Aunque la respuesta de Ernesto me hizo sonreír, me resultó descorazonador que Ernesto estuviera olvidando precisamente aquello que él decía que formaba su identidad mientras que los recuerdos sobre las cosas que había hecho se mantuvieran intactos. Resultaba tremendamente injusto.

Unos cuantos trabajos después, mientras devoraba la tortilla del almuerzo, Ernesto me pidió que me sentara con él: “Chaval, te ha costado pillarle el tranquillo, pero te has convertido en un buen profesional, te voy a ascender. Mañana llamaré a la gestoría para que te hagan oficial de primera”
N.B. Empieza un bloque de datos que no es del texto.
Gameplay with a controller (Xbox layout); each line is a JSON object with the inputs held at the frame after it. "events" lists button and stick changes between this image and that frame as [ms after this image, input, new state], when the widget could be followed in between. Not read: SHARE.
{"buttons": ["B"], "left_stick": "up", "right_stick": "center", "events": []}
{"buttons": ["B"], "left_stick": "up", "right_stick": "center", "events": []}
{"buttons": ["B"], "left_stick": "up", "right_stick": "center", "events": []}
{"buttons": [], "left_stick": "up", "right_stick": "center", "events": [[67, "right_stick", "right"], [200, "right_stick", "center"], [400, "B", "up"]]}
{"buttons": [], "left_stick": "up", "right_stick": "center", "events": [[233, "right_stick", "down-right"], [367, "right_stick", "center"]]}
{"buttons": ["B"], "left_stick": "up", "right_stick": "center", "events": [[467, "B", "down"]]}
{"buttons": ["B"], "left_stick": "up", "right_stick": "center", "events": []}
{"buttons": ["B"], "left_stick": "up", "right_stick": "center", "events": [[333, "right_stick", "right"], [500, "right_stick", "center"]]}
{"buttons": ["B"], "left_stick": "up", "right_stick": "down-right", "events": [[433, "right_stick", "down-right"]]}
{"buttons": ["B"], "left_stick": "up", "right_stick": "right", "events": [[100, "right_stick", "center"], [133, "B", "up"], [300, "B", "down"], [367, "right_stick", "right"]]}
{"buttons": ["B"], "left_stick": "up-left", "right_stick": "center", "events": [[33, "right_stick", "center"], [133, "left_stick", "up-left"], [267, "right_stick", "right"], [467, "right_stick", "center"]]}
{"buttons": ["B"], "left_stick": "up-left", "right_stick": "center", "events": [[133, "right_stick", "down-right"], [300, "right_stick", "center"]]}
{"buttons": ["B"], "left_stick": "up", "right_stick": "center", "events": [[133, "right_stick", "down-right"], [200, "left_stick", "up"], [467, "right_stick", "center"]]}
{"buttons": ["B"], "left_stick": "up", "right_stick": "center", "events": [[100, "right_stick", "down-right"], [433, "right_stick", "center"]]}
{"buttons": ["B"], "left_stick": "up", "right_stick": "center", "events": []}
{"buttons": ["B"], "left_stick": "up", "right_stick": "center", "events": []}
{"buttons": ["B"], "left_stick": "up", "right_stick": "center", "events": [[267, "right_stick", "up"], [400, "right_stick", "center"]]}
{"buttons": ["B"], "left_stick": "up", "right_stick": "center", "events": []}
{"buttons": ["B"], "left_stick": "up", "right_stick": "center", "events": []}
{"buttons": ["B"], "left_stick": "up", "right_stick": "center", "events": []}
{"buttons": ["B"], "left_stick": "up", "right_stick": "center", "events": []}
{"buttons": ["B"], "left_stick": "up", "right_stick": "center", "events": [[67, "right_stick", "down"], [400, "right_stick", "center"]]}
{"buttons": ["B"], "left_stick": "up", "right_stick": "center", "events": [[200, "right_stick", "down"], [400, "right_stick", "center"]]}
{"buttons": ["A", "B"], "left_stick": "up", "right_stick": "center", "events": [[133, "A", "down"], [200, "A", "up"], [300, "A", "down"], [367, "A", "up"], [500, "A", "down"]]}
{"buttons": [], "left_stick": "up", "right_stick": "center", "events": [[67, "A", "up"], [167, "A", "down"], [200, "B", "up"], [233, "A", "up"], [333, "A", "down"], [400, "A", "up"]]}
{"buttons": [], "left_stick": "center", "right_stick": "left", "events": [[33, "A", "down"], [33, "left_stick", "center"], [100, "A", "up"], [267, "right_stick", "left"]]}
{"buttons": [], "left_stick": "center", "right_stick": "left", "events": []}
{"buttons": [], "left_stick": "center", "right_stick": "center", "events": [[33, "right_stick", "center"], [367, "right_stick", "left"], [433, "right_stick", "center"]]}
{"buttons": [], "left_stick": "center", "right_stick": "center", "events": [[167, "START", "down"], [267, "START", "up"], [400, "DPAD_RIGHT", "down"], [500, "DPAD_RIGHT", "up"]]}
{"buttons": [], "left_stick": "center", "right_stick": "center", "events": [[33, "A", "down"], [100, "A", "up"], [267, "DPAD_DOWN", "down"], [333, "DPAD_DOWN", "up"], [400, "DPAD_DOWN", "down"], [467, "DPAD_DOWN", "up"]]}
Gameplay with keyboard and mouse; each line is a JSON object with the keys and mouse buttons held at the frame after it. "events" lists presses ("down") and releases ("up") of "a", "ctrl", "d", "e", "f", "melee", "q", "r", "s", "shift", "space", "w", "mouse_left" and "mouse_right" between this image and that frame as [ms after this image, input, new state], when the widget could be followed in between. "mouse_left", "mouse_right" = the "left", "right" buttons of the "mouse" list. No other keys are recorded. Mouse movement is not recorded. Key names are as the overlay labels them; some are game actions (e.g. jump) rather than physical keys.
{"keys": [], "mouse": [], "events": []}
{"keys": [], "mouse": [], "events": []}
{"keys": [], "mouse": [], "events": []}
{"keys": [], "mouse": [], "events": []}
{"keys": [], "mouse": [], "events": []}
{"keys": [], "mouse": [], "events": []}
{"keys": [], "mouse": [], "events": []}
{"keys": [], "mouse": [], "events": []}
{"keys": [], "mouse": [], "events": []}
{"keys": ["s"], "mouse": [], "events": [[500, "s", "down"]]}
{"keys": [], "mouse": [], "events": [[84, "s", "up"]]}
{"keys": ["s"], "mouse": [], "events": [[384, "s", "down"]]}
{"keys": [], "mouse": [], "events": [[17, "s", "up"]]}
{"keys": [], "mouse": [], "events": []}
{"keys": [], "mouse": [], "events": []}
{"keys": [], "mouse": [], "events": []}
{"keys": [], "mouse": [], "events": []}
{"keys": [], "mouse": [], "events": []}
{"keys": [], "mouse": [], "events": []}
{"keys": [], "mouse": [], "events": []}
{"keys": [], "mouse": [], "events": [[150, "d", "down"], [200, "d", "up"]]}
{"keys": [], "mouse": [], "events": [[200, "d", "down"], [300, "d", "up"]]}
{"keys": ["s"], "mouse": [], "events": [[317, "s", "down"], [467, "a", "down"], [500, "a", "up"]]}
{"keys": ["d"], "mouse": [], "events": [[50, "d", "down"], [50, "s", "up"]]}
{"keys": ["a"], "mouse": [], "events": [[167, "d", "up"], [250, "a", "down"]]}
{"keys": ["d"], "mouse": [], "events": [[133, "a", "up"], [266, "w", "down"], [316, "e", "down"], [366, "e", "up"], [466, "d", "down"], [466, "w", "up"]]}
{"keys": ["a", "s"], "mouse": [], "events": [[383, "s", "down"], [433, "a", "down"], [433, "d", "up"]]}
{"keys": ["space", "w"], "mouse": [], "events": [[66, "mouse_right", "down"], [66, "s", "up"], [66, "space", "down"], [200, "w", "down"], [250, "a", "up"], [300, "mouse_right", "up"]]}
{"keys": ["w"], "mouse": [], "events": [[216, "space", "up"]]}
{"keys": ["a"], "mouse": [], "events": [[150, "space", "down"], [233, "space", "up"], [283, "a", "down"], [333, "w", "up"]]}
Al cabo de un año, el deterioro de Ernesto llevó a su familia a decidir internarlo y prescindir de mis servicios. A pesar de mis esfuerzos acabé en paro. Cuando le conté a mi padre que no volveríamos a ver a Ernesto, musitó algo sobre lo injusto de la vida mientras limpiaba un vaso que ya estaba limpio. Después me preguntó si me preparaba un delantal. La cafetería iba viento en popa gracias al renovado aspecto que ofrecía después de las reformas y le gustaría que trabajáramos juntos. “Si quieres puedes ser hostelero y socio”.

He de decir que la oferta de mi padre me gustó, ya no me parecía tan horrible trabajar junto a él en la cafetería. Sin embargo, el tiempo ayudando a Ernesto me había hecho ver de forma diferente a mis amigos y compañeros, a los que situaba en dos grupos: los que piensan que hacen algo interesante y los que piensan que no hacen nada interesante, pero aspiran a hacerlo. Los primeros viven con miedo a perder su estatus y los segundos, con miedo a no alcanzarlo nunca. Es una ciudad llena de miedo y soledad en la que todo el mundo disimula sobre lo que es.

A mi padre le contesté que aún no sabía lo que voy a ser, pero que sí tenía claro lo que quería hacer. Ya había tomado una decisión.